Yi Yuen hanya memperhatikannya hingga pandangannya teralihkan pada kitab yang kini dibuka olehnya. “Aku harus bisa menemukan orang itu. Apapun yang terjadi, aku harus menemukannya.”
Sementara di Istana Khayangan, Dewi Bulan tampak termenung. Wanita itu sedang mengenang putranya dan memikirkan Yi Yuen hingga membuatnya tidak menyadari kehadiran suaminya yang baru saja masuk ke dalam ruangan.
“Istriku, apa yang kamu pikirkan?” tanya lelaki yang terlihat tenang dan berkharisma itu.
Dewi Bulan menatapnya dan tak lama kemudian memalingkan wajahnya ke tempat lain. Melihat istrinya yang menghindar darinya, membuat lelaki itu menghampiri istrinya itu.
“Apa kamu masih marah padaku?” tanya lelaki itu yang kini duduk di depan istrinya.
Dewi Bulan menatap suaminya itu dengan air mata yang jatuh membasahi wajahnya. “Apa kamu bisa setenang ini setelah kehilangan putramu? Apa kamu tidak ingin mencari penyebab kejadian di waktu itu?” tanya Dewi Bulan dengan tatapan matanya yang memerah.
Lelaki itu terdiam saat melihat tatapan istrinya yang terlihat sedih. Sudah dua purnama sejak kejadian waktu itu dan istrinya masih belum bisa memaafkan dirinya yang dianggap tidak peduli dengan kejadian yang telah merenggut putra mereka.
“Apa kamu juga akan membiarkan Putri Anchi menduduki tahta menggantikan Li Quan? Suamiku, apa kamu tidak bisa membuka hatimu yang sudah tertutup dengan persahabatan walau kamu tahu sahabatmu sendiri yang telah merencanakan semua ini?” Dewi Bulan semakin marah karena melihat suaminya yang hanya terdiam.

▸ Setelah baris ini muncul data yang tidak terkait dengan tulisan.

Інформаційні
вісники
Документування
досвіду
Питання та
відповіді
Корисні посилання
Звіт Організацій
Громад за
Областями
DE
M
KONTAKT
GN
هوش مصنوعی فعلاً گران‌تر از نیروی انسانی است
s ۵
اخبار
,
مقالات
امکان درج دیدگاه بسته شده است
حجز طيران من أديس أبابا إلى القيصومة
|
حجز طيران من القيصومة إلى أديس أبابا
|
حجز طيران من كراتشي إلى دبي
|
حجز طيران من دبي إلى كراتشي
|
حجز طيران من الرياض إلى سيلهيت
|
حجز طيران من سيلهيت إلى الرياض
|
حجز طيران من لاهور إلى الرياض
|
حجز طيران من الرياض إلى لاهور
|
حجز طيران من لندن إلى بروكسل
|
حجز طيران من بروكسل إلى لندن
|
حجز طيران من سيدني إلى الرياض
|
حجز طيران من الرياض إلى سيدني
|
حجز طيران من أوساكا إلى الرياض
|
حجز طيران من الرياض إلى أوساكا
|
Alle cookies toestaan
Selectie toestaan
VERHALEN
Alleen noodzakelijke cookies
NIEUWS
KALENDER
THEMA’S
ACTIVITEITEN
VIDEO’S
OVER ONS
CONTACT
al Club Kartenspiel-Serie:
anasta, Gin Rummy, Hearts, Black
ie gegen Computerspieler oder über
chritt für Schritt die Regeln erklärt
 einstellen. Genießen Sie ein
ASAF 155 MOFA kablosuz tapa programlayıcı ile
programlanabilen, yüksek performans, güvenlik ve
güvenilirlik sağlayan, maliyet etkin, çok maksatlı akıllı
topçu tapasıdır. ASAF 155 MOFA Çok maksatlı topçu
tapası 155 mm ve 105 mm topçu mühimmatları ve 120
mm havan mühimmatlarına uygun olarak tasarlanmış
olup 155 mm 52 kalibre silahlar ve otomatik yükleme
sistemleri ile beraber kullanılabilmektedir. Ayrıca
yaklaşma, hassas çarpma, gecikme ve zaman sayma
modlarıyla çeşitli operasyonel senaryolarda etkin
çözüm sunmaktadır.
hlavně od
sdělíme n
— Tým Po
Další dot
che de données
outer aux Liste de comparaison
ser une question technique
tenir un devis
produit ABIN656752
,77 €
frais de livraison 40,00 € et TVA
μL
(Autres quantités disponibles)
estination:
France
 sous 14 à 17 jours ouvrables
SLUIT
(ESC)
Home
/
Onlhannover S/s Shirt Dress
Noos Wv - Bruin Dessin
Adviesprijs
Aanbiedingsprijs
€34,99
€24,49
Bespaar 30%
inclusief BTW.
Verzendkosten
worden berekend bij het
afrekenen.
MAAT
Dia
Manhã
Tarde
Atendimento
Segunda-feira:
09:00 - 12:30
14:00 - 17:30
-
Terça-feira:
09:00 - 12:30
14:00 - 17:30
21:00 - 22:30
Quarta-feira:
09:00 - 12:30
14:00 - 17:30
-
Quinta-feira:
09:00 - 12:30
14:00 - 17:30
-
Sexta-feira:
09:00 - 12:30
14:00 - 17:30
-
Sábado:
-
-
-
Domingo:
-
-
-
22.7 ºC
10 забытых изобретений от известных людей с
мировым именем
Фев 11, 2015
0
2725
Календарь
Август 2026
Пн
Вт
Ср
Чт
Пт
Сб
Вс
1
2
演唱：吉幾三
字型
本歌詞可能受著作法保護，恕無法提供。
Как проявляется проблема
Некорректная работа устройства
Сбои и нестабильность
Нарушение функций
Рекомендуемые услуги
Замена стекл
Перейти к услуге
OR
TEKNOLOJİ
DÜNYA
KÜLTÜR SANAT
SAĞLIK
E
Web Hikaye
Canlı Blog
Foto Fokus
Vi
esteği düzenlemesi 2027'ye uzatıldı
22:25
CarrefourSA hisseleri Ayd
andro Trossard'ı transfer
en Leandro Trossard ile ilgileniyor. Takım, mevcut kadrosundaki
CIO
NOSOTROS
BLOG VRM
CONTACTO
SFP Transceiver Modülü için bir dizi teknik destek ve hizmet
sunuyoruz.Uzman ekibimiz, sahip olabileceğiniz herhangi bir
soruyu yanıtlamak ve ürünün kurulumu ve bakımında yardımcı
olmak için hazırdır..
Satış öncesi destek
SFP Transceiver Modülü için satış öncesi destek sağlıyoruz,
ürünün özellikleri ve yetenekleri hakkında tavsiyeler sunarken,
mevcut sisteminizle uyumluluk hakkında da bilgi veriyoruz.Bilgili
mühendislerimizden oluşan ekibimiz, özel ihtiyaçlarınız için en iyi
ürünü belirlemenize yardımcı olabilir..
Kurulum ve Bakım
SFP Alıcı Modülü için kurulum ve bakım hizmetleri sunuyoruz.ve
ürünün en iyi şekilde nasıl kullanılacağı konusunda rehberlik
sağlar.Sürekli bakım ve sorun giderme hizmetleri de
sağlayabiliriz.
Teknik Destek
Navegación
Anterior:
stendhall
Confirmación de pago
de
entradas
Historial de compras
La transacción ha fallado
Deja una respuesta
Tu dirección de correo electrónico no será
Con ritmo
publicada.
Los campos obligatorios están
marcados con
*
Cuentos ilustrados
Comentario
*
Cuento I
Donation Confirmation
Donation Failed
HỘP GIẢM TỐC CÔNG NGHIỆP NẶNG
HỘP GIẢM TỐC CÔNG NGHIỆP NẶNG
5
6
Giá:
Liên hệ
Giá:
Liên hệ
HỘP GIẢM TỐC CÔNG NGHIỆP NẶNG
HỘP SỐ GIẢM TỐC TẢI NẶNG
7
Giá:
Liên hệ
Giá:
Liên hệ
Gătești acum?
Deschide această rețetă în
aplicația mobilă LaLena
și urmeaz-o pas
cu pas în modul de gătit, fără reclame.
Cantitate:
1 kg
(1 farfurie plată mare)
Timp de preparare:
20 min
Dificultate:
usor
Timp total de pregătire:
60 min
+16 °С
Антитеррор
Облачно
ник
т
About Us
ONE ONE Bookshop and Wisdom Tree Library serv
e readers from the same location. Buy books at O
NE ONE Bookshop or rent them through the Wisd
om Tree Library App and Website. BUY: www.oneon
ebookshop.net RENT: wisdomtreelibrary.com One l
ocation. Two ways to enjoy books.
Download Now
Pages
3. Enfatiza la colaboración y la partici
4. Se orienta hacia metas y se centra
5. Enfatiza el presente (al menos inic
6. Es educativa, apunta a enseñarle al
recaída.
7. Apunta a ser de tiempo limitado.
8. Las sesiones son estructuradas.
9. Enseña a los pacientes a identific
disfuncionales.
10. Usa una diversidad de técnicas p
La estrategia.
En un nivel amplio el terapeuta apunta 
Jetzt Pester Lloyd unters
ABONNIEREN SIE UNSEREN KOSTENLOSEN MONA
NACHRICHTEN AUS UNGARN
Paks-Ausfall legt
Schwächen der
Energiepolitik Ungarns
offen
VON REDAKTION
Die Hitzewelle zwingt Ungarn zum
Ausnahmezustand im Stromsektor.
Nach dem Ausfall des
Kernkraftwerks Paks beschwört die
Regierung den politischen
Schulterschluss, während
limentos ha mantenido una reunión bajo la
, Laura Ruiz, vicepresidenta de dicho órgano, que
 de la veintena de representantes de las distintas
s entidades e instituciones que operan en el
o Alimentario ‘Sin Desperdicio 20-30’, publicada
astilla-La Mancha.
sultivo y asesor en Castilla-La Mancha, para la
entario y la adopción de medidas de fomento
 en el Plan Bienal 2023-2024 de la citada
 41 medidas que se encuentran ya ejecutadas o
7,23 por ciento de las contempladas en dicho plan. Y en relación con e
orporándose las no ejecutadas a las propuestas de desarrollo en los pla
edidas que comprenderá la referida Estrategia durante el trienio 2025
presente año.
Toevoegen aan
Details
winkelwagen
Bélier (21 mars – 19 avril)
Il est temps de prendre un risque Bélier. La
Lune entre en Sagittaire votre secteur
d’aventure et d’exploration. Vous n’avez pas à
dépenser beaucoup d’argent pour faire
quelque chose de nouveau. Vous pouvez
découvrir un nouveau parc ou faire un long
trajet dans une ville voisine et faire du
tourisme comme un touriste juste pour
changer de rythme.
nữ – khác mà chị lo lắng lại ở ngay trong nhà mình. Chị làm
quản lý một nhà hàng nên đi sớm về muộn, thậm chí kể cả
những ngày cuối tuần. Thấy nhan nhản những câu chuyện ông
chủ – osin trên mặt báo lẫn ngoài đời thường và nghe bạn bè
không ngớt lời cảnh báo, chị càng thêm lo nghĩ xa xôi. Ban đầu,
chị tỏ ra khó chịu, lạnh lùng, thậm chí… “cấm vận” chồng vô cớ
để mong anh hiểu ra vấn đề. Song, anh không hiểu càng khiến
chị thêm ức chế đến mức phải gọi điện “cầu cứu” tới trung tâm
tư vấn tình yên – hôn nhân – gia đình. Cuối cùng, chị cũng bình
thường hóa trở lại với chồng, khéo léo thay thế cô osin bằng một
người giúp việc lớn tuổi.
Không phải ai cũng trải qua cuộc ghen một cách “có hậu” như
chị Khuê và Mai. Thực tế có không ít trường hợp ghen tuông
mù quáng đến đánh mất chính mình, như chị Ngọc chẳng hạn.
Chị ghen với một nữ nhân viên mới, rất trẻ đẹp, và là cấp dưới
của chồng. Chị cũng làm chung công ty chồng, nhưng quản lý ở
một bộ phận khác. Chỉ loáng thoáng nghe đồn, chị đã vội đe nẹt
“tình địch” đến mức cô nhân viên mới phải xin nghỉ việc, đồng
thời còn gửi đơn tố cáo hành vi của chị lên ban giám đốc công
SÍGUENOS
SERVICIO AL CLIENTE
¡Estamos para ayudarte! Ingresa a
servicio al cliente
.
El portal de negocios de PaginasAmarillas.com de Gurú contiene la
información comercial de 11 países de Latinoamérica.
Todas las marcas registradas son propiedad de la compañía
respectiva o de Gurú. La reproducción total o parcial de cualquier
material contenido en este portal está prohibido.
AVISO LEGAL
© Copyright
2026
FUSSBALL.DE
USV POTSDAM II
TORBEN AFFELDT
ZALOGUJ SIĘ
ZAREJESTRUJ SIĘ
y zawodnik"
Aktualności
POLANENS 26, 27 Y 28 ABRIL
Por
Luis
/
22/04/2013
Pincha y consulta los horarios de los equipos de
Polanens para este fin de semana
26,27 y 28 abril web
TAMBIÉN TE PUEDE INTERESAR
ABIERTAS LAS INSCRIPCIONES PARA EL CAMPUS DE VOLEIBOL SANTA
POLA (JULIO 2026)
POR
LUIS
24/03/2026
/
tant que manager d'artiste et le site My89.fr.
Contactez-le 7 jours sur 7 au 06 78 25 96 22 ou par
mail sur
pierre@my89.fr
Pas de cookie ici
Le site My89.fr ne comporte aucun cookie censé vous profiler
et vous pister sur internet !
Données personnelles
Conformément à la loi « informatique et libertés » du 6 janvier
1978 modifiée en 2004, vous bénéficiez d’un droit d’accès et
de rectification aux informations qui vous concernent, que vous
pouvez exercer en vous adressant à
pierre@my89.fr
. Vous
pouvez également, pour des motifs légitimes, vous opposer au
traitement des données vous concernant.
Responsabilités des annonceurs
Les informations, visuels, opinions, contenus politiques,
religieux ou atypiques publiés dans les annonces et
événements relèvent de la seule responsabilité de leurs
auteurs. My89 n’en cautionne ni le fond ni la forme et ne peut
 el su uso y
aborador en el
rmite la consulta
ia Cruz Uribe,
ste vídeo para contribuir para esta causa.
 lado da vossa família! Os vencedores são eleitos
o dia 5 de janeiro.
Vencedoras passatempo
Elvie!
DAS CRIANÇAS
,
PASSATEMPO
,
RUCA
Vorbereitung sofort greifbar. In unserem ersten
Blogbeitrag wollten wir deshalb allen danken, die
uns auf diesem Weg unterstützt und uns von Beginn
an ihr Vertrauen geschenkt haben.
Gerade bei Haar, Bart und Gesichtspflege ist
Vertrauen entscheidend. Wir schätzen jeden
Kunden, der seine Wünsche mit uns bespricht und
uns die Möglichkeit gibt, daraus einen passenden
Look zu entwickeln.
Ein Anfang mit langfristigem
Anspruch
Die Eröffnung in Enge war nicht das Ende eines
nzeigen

Lelaki itu masih terdiam dan tidak membantah apa yang diucapkan istrinya. Dia seakan menerima ungkapan kemarahan istrinya hingga membuatnya memeluk tubuh istrinya yang kini menangis dalam pelukannya. “Maafkan aku.” Hanya itu yang mampu dia ucapkan hingga membuat Dewi Bulan menangis atas ketidakberdayaan suaminya itu.
Tanpa disadari oleh Dewi Bulan, lelaki itu menitikkan air mata karena semua ucapan istrinya itu bagaikan sebuah sembilu yang mengiris hatinya yang kini merasakan sakit atas kepergian putra yang paling disayanginya. Sakit yang harus bisa dia tahan. Dan sakit yang akan terobati, setelah dia menemukan kesempatan untuk bisa membalaskan rasa sakitnya itu.